RECORDED DATA: Begin

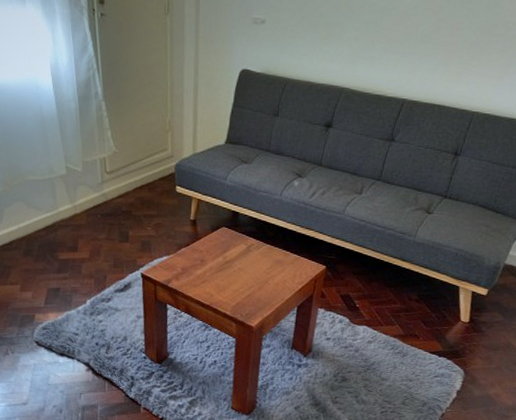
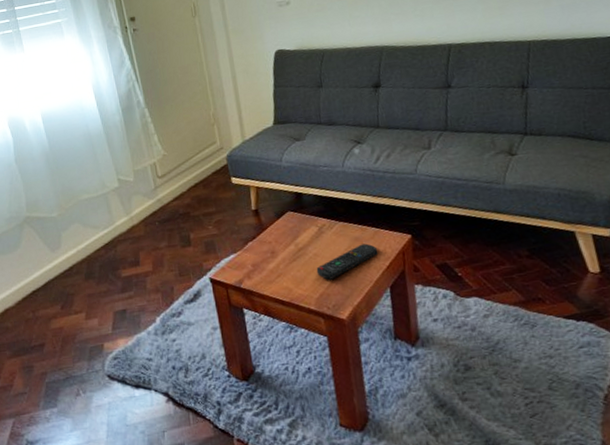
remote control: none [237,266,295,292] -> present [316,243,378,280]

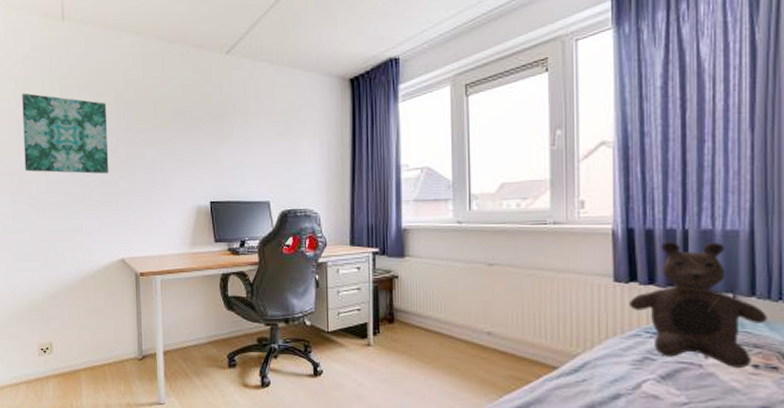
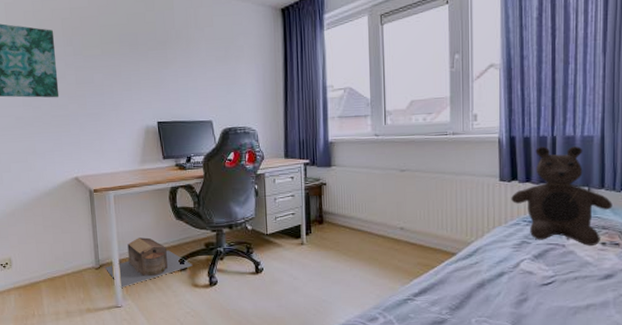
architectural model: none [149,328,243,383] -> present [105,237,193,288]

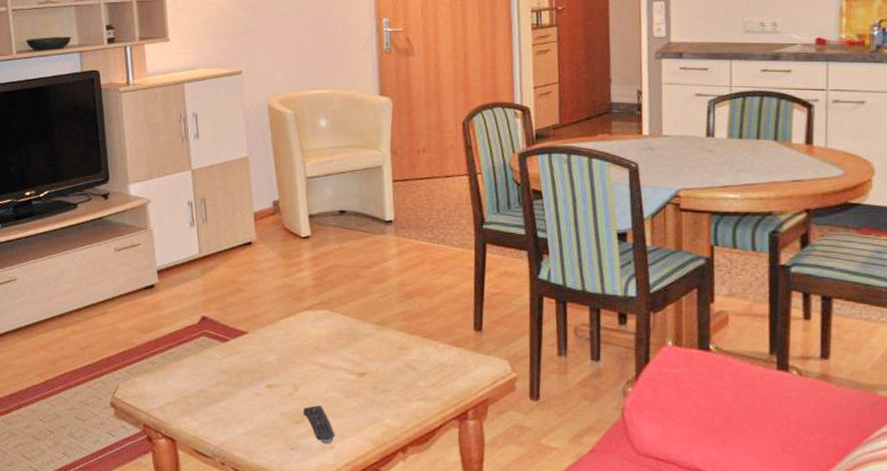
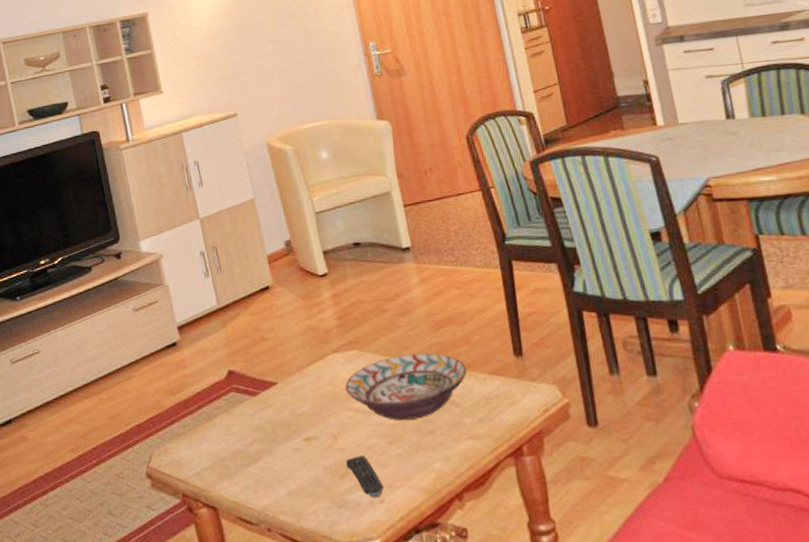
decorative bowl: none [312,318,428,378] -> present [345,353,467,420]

RECORDED DATA: End

» THE TASK
Go through the data and return every word of it verbatim, leaving out the pictures.

» SOLUTION
remote control: none [237,266,295,292] -> present [316,243,378,280]

architectural model: none [149,328,243,383] -> present [105,237,193,288]

decorative bowl: none [312,318,428,378] -> present [345,353,467,420]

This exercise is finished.